- [DATOS DEL EJERCICIO]
- - - - -
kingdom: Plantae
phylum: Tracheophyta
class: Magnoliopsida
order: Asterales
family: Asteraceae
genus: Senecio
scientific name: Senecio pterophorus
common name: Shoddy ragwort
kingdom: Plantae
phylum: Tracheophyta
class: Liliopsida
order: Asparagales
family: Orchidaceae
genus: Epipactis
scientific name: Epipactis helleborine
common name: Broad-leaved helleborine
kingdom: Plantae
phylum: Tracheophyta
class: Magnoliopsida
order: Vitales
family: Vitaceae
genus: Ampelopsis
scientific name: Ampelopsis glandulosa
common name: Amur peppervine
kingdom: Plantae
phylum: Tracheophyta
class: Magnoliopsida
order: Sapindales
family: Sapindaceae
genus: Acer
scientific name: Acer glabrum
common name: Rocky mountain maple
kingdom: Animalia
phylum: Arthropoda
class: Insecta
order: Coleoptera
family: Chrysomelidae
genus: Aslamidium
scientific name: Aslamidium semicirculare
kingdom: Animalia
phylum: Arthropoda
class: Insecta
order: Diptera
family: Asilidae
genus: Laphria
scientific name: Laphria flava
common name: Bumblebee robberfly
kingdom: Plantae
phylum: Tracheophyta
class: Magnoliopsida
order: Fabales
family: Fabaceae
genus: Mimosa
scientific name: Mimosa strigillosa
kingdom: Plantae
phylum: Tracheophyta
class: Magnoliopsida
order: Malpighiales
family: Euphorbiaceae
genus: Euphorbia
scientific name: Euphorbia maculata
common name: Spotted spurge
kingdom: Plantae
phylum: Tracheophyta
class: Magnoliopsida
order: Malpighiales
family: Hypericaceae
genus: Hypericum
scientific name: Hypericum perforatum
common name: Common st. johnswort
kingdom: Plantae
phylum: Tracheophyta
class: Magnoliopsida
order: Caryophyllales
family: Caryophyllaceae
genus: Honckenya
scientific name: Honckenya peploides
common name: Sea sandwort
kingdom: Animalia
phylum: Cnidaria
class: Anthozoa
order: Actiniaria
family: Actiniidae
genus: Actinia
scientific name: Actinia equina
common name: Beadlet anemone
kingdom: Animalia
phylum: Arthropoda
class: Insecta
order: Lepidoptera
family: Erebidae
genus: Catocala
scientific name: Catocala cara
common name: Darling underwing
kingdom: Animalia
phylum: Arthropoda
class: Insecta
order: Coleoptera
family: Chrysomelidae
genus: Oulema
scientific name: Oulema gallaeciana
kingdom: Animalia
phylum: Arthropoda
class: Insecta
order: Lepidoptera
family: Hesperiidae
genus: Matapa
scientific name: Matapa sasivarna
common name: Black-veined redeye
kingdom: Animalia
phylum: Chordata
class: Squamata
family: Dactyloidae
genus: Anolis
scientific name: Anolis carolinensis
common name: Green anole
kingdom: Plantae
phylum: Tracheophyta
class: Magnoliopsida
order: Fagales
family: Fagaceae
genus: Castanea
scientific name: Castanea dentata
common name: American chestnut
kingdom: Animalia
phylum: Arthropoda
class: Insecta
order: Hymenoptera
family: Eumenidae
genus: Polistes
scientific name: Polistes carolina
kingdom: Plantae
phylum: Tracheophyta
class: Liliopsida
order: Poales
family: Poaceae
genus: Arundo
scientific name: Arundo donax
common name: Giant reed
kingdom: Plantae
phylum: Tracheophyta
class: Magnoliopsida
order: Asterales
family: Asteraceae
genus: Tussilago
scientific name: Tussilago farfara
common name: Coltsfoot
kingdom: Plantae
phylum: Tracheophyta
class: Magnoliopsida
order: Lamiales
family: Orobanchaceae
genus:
- - - - -
- [QUÉ HACER] Vuelve a escribir todas las líneas de los registros, sin cambiar ni una letra.

- [RESULTADO]
kingdom: Plantae
phylum: Tracheophyta
class: Magnoliopsida
order: Asterales
family: Asteraceae
genus: Senecio
scientific name: Senecio pterophorus
common name: Shoddy ragwort
kingdom: Plantae
phylum: Tracheophyta
class: Liliopsida
order: Asparagales
family: Orchidaceae
genus: Epipactis
scientific name: Epipactis helleborine
common name: Broad-leaved helleborine
kingdom: Plantae
phylum: Tracheophyta
class: Magnoliopsida
order: Vitales
family: Vitaceae
genus: Ampelopsis
scientific name: Ampelopsis glandulosa
common name: Amur peppervine
kingdom: Plantae
phylum: Tracheophyta
class: Magnoliopsida
order: Sapindales
family: Sapindaceae
genus: Acer
scientific name: Acer glabrum
common name: Rocky mountain maple
kingdom: Animalia
phylum: Arthropoda
class: Insecta
order: Coleoptera
family: Chrysomelidae
genus: Aslamidium
scientific name: Aslamidium semicirculare
kingdom: Animalia
phylum: Arthropoda
class: Insecta
order: Diptera
family: Asilidae
genus: Laphria
scientific name: Laphria flava
common name: Bumblebee robberfly
kingdom: Plantae
phylum: Tracheophyta
class: Magnoliopsida
order: Fabales
family: Fabaceae
genus: Mimosa
scientific name: Mimosa strigillosa
kingdom: Plantae
phylum: Tracheophyta
class: Magnoliopsida
order: Malpighiales
family: Euphorbiaceae
genus: Euphorbia
scientific name: Euphorbia maculata
common name: Spotted spurge
kingdom: Plantae
phylum: Tracheophyta
class: Magnoliopsida
order: Malpighiales
family: Hypericaceae
genus: Hypericum
scientific name: Hypericum perforatum
common name: Common st. johnswort
kingdom: Plantae
phylum: Tracheophyta
class: Magnoliopsida
order: Caryophyllales
family: Caryophyllaceae
genus: Honckenya
scientific name: Honckenya peploides
common name: Sea sandwort
kingdom: Animalia
phylum: Cnidaria
class: Anthozoa
order: Actiniaria
family: Actiniidae
genus: Actinia
scientific name: Actinia equina
common name: Beadlet anemone
kingdom: Animalia
phylum: Arthropoda
class: Insecta
order: Lepidoptera
family: Erebidae
genus: Catocala
scientific name: Catocala cara
common name: Darling underwing
kingdom: Animalia
phylum: Arthropoda
class: Insecta
order: Coleoptera
family: Chrysomelidae
genus: Oulema
scientific name: Oulema gallaeciana
kingdom: Animalia
phylum: Arthropoda
class: Insecta
order: Lepidoptera
family: Hesperiidae
genus: Matapa
scientific name: Matapa sasivarna
common name: Black-veined redeye
kingdom: Animalia
phylum: Chordata
class: Squamata
family: Dactyloidae
genus: Anolis
scientific name: Anolis carolinensis
common name: Green anole
kingdom: Plantae
phylum: Tracheophyta
class: Magnoliopsida
order: Fagales
family: Fagaceae
genus: Castanea
scientific name: Castanea dentata
common name: American chestnut
kingdom: Animalia
phylum: Arthropoda
class: Insecta
order: Hymenoptera
family: Eumenidae
genus: Polistes
scientific name: Polistes carolina
kingdom: Plantae
phylum: Tracheophyta
class: Liliopsida
order: Poales
family: Poaceae
genus: Arundo
scientific name: Arundo donax
common name: Giant reed
kingdom: Plantae
phylum: Tracheophyta
class: Magnoliopsida
order: Asterales
family: Asteraceae
genus: Tussilago
scientific name: Tussilago farfara
common name: Coltsfoot
kingdom: Plantae
phylum: Tracheophyta
class: Magnoliopsida
order: Lamiales
family: Orobanchaceae
genus:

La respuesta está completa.